Puerto Rico Agency Fails to Make September Interest Payment

  • Public Finance Corp. misses $4 million payment to bondholders
  • Interest payment skipped as recovery plan expected next week

Puerto Rico’s Public Finance Corp., which in August became the commonwealth’s first debt issuer to default on its obligations, failed to pay bondholders an additional $4 million of interest due Sept. 1.

The missed payment was noted Friday in an electronic filing to the Municipal Securities Rulemaking Board’s website, called EMMA. The agency, which owes about $1 billion of debt repaid through legislative appropriation, owed investors $4 million of interest this month, according to data compiled by Bloomberg.

“It’s consistent with the earlier missed payment,” said Joseph Rosenblum, director of municipal credit in New York at AllianceBernstein Holding, which manages $32 billion of municipal bonds, including Puerto Rico securities. “It’s appropriation debt, which carries the weakest security.”

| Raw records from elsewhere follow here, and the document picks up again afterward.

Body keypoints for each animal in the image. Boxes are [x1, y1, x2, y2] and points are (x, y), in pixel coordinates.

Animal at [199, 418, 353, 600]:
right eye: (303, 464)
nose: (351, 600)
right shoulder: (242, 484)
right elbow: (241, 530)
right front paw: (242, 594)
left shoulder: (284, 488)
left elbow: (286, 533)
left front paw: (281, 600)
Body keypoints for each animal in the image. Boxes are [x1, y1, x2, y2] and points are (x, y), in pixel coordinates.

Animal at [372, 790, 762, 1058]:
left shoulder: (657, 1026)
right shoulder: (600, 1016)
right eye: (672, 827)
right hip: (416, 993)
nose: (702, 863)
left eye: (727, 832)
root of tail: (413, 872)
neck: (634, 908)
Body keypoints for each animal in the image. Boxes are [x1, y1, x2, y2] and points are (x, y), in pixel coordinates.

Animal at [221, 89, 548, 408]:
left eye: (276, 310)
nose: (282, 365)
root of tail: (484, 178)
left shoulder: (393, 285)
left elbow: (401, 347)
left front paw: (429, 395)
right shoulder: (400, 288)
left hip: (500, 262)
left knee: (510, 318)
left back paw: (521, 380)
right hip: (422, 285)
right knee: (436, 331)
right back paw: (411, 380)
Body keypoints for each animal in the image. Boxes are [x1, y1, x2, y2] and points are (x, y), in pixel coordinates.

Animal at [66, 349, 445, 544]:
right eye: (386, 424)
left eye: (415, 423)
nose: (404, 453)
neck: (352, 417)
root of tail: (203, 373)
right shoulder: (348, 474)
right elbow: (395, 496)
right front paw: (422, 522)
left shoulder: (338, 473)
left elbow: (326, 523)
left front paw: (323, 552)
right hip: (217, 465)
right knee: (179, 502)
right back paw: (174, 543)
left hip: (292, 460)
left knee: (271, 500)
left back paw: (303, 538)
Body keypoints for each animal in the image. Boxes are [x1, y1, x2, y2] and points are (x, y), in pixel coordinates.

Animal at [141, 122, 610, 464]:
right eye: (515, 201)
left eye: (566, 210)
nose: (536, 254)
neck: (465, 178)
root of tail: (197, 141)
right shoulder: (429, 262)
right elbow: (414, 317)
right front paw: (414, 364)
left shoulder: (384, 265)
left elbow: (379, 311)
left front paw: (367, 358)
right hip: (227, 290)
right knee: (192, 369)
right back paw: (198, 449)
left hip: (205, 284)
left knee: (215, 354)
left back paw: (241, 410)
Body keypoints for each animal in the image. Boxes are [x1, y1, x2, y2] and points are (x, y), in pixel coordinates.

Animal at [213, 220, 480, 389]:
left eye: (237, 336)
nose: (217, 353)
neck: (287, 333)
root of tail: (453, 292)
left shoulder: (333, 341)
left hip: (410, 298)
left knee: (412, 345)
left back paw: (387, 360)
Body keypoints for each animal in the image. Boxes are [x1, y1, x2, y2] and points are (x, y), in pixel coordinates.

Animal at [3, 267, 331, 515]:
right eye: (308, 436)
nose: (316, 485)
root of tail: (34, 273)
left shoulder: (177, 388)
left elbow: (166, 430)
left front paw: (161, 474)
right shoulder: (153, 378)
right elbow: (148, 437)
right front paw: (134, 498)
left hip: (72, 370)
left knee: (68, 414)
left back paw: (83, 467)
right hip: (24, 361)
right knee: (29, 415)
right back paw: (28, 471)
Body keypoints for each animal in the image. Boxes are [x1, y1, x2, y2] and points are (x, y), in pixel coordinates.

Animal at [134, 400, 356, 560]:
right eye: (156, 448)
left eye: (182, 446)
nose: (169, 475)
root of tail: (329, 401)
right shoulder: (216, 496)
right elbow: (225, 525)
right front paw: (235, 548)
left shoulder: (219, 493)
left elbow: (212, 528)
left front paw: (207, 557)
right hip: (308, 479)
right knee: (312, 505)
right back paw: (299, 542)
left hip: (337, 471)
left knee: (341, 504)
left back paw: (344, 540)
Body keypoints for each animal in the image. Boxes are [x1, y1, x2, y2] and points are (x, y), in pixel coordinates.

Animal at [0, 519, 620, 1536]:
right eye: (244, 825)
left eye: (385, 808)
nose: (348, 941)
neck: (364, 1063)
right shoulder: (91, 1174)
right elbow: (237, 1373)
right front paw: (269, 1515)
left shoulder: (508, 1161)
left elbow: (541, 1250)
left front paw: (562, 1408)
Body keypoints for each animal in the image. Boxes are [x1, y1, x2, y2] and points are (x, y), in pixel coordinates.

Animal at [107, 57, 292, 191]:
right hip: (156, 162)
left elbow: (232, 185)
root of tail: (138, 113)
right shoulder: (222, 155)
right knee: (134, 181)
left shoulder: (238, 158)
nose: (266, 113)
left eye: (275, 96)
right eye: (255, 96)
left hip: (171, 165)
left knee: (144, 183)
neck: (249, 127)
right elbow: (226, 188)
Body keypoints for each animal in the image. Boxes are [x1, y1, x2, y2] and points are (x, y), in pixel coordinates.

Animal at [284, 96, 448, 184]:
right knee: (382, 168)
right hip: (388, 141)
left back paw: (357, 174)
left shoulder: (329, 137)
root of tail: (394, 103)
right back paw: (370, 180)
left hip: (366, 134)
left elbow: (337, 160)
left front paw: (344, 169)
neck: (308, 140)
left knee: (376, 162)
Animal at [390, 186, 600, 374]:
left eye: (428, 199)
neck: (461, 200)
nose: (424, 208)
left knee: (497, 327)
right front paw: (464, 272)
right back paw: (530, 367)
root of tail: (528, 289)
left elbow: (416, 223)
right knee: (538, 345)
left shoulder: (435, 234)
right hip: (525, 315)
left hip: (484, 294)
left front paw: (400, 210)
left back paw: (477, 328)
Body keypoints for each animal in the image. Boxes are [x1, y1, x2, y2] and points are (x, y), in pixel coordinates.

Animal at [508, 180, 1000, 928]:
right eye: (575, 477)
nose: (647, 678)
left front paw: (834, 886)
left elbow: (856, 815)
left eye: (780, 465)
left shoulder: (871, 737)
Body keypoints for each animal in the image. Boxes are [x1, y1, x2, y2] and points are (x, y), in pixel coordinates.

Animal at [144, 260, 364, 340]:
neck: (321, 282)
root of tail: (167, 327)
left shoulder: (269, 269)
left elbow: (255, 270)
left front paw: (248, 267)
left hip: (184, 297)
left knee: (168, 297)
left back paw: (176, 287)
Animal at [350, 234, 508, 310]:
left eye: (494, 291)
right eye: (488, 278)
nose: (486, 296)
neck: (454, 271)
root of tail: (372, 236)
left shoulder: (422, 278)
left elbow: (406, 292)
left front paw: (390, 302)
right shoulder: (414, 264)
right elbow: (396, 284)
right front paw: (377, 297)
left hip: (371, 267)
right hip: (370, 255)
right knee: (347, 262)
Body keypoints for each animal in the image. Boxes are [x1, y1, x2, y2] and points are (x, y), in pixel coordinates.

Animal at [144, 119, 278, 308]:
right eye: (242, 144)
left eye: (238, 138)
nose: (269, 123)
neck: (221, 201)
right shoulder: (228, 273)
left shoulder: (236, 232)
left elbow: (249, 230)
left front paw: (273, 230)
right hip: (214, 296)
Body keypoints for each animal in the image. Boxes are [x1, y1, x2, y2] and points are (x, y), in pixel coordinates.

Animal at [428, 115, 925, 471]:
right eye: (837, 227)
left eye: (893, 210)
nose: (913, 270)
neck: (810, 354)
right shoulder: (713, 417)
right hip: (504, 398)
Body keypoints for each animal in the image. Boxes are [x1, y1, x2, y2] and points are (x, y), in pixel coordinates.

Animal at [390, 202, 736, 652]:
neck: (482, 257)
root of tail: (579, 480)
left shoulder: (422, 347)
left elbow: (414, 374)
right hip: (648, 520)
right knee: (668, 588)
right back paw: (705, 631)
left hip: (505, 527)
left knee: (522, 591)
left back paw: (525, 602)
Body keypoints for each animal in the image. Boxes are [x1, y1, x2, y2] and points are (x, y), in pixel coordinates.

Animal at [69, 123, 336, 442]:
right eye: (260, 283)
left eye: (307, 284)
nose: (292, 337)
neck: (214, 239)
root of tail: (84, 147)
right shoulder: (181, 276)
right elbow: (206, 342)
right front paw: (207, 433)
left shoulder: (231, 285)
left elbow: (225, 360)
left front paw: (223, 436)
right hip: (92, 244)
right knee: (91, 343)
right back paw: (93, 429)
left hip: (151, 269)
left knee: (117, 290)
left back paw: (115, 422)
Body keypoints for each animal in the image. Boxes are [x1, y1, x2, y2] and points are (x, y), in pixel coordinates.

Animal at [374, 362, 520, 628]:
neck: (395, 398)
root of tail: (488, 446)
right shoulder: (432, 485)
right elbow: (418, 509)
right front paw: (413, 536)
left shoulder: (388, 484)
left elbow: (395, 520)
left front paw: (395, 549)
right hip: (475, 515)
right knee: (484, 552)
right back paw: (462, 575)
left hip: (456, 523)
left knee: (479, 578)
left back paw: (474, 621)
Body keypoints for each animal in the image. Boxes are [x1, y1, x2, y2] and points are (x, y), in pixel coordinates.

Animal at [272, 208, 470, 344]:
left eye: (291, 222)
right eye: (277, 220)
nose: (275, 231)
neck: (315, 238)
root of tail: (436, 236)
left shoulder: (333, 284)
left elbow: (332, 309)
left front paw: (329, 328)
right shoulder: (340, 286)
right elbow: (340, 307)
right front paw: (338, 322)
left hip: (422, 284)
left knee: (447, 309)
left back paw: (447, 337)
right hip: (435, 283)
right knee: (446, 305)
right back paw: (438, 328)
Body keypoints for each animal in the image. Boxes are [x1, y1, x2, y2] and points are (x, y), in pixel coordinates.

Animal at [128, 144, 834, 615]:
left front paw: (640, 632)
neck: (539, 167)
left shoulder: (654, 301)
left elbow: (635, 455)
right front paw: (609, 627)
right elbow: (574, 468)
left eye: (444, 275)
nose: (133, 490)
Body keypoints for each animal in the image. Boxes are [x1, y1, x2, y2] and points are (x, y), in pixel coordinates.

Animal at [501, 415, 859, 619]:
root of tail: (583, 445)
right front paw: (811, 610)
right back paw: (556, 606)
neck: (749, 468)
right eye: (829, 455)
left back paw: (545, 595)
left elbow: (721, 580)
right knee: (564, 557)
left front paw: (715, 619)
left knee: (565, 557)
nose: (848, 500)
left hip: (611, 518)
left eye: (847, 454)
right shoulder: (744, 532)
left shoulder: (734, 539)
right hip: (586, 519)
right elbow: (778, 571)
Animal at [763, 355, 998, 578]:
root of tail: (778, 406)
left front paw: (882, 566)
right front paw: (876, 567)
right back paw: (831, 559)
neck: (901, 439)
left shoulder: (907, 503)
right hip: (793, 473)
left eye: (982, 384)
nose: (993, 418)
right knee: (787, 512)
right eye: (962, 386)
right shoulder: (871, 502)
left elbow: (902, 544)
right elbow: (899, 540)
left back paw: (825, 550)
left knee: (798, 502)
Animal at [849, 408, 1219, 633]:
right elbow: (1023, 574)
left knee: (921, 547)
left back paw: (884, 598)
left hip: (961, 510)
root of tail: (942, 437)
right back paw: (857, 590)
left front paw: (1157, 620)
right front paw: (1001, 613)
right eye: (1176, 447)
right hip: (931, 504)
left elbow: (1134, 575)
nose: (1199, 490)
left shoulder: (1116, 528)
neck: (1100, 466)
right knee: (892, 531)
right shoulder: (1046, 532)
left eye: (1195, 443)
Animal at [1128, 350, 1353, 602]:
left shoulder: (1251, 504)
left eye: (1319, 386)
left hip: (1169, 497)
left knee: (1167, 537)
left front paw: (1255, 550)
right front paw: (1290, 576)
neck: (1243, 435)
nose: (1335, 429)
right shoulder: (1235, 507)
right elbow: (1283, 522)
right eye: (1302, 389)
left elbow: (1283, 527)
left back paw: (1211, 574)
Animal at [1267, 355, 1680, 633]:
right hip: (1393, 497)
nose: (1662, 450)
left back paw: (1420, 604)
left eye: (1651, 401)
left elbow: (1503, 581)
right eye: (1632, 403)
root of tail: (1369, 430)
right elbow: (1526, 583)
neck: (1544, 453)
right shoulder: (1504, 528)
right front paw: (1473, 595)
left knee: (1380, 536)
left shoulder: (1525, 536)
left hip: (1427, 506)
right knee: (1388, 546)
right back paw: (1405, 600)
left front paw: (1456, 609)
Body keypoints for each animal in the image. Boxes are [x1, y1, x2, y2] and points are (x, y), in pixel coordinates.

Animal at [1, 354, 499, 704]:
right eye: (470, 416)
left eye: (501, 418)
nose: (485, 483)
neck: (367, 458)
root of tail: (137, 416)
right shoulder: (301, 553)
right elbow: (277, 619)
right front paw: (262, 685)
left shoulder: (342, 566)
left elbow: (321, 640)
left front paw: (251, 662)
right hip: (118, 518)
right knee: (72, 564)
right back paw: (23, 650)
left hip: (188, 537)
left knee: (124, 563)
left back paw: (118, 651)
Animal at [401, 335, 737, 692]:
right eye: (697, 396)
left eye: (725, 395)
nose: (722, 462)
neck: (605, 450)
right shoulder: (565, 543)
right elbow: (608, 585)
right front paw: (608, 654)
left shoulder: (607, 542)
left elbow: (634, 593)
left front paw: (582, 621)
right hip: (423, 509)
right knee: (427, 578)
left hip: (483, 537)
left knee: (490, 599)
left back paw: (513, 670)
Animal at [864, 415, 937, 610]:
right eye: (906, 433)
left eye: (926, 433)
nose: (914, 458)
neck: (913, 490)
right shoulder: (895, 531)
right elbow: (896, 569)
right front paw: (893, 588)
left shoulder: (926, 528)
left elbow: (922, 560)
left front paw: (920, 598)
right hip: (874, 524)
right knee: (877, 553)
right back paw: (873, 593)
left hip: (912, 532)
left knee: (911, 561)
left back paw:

The second missed PFC payment comes as Governor Alejandro Garcia Padilla is set to receive from advisers Tuesday what’s being called an economic recovery and debt-adjustment plan. The governor in June said Puerto Rico and its agencies were unable to repay all of its $72 billion of debt on time and in full and said the commonwealth would seek to delay payments.

The PFC on Aug. 3 failed to make a $58 million principal and interest payment after the legislature didn’t appropriate the funds, citing a budget crunch. A PFC bond maturing August 2031 last traded Aug. 6 at 8 cents on the dollar, down from 51.4 cents at the start of the year, Bloomberg data show.

“At this time, the trustee has not been directed to take any action under the trust agreement,” the filing said.